## [About this task]
Which lines make up the answer? Those from the line with "ring mcp: (1513, 781)" through the end of the data; reproduce them exactly.

Start of Records to use

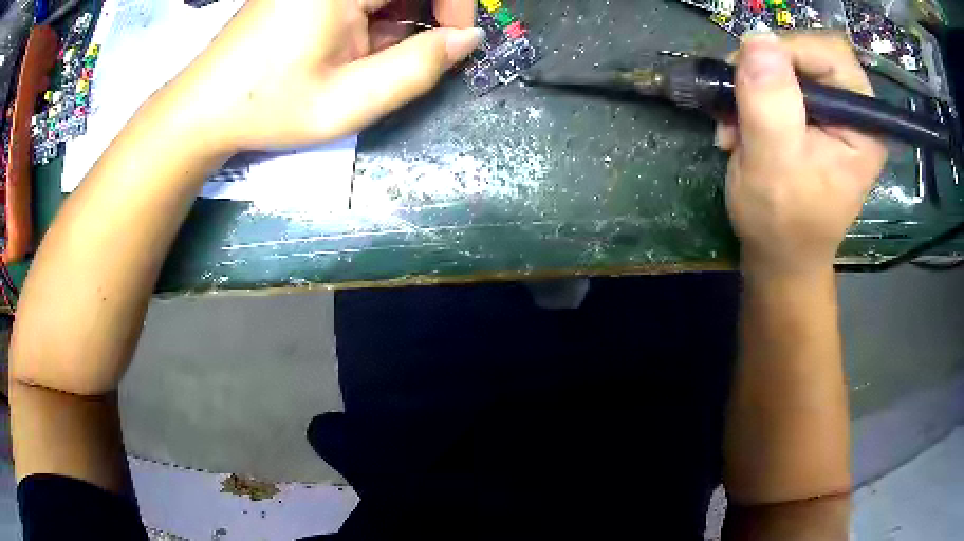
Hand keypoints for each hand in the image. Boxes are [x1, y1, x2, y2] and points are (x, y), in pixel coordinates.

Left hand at [164, 0, 481, 154]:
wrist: (203, 109)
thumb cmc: (269, 106)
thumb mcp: (348, 101)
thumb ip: (417, 69)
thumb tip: (467, 39)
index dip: (455, 4)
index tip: (455, 40)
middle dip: (421, 14)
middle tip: (403, 55)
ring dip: (393, 19)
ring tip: (363, 58)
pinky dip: (369, 17)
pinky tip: (348, 45)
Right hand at [715, 33, 887, 275]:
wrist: (780, 255)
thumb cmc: (784, 223)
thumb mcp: (774, 164)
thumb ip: (770, 103)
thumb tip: (756, 37)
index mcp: (862, 123)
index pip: (830, 53)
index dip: (788, 51)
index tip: (748, 73)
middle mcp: (851, 110)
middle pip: (806, 53)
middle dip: (763, 72)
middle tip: (734, 101)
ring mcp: (830, 111)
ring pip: (785, 65)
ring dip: (750, 88)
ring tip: (733, 125)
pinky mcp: (810, 115)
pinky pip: (775, 82)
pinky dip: (749, 97)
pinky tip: (738, 127)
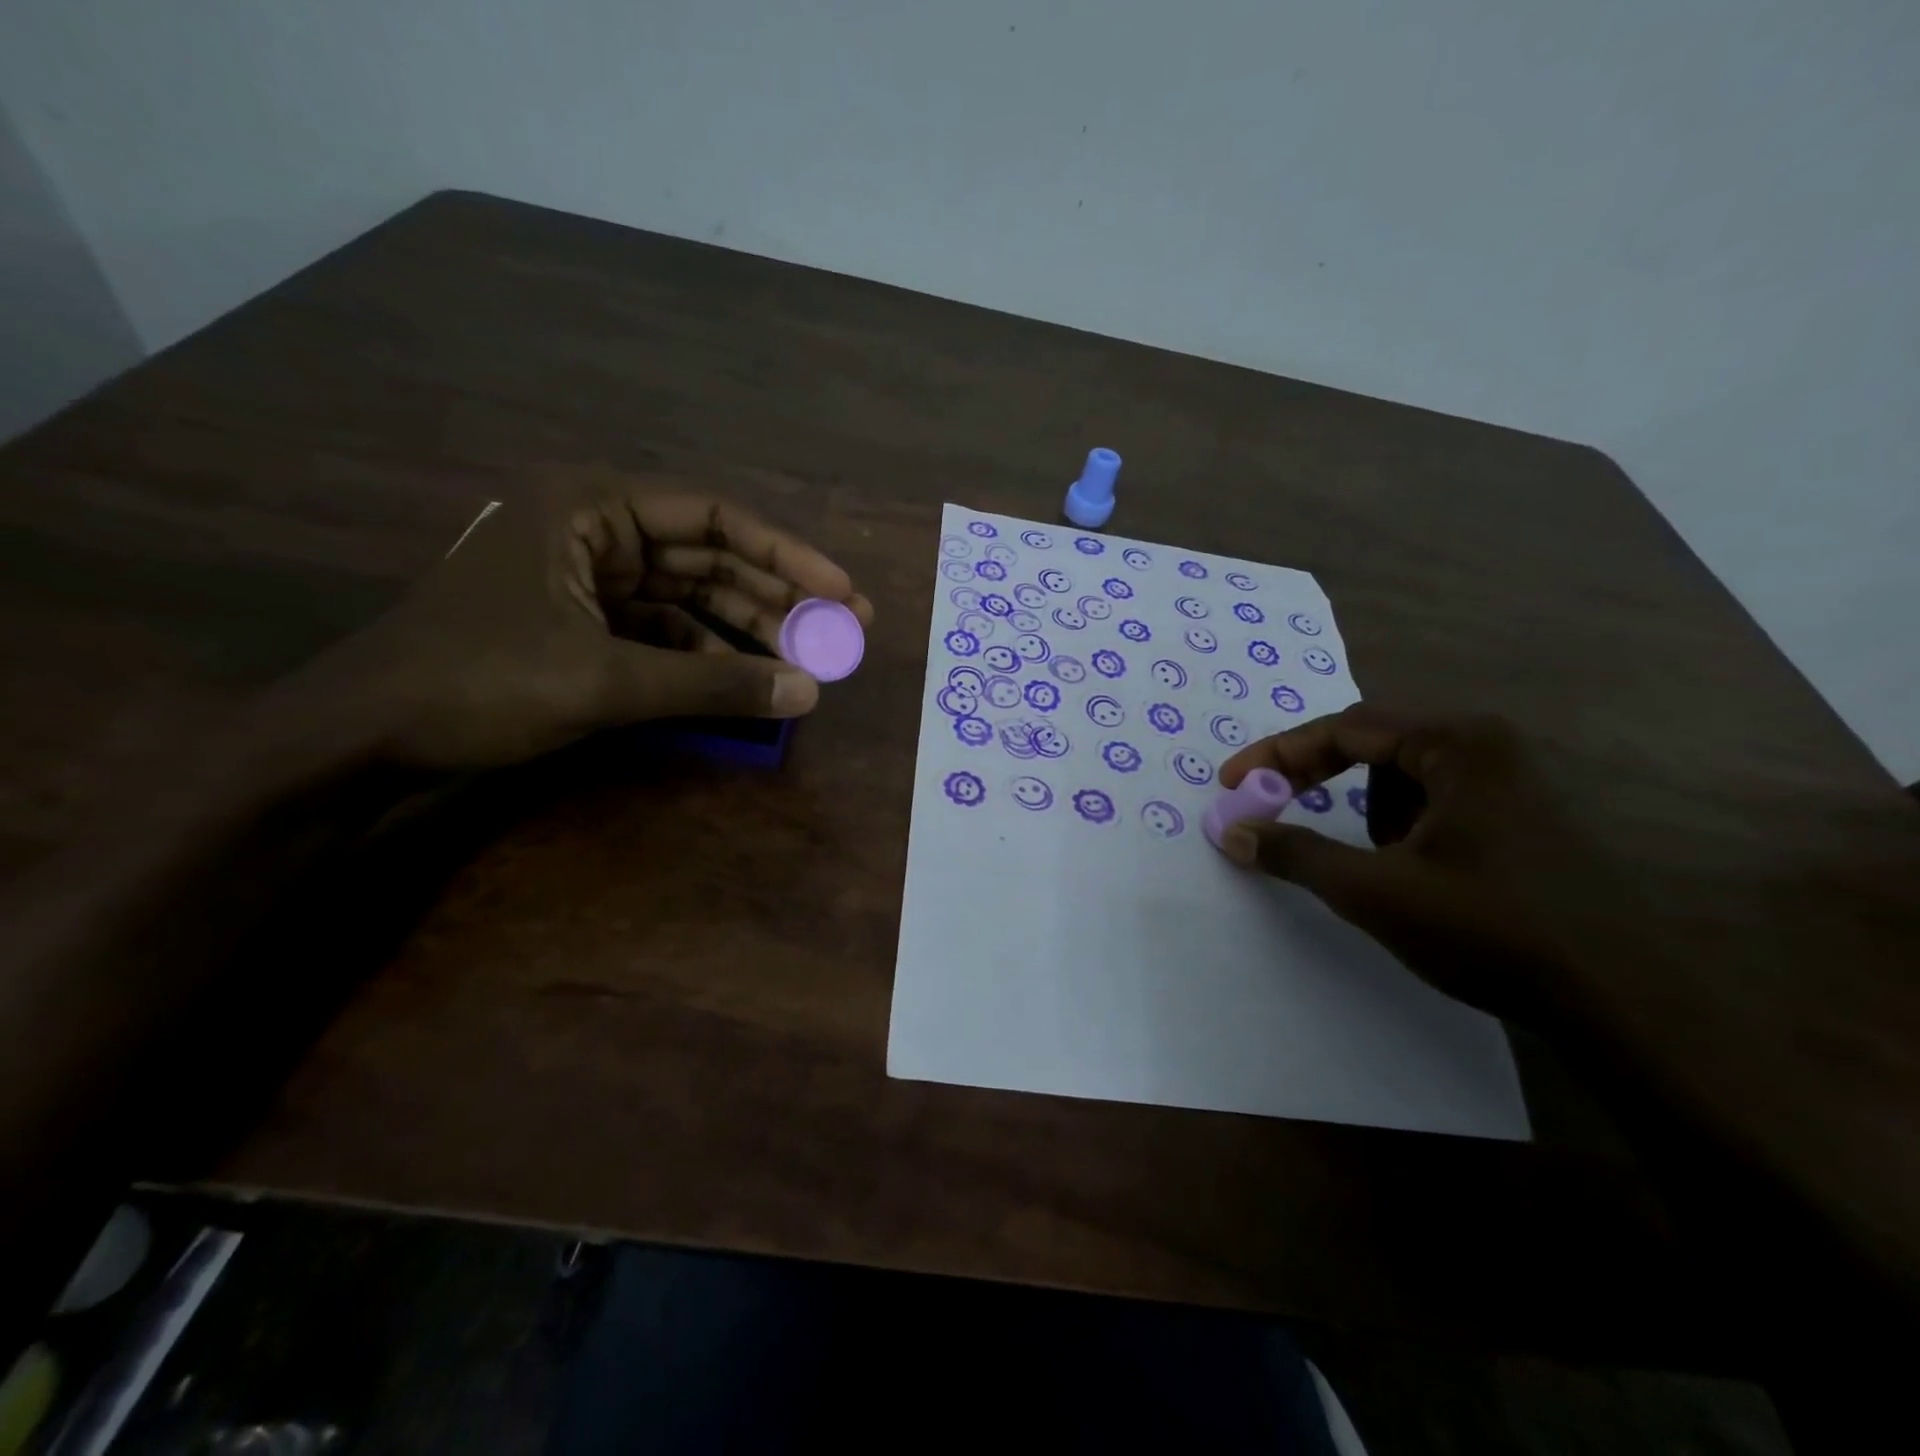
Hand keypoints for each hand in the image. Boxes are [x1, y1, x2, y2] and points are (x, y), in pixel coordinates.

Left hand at [295, 468, 873, 770]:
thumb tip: (809, 692)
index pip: (714, 517)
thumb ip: (714, 683)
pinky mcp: (581, 624)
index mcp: (590, 508)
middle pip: (708, 556)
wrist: (365, 735)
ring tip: (806, 660)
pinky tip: (743, 679)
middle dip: (775, 595)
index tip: (842, 592)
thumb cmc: (479, 684)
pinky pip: (661, 631)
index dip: (787, 555)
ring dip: (745, 629)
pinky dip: (703, 655)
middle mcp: (593, 531)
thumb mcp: (607, 681)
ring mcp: (586, 580)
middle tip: (842, 629)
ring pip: (688, 597)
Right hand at [1215, 704, 1606, 1027]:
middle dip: (1320, 780)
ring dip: (1368, 813)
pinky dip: (1403, 829)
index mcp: (1457, 744)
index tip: (1234, 784)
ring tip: (1376, 865)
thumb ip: (1295, 853)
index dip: (1279, 754)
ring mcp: (1513, 781)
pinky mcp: (1523, 817)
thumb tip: (1232, 832)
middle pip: (1373, 746)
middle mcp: (1488, 746)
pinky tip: (1419, 875)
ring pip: (1403, 779)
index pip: (1345, 728)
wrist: (1620, 1001)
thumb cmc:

End of Records to use

## [Output below]
ring mcp: (1513, 781)
pinky mcp: (1523, 817)
thumb tip: (1232, 832)
middle pip: (1373, 746)
middle mcp: (1488, 746)
pinky tip: (1419, 875)
ring pip: (1403, 779)
index pip: (1345, 728)
wrist: (1620, 1001)
thumb cmc:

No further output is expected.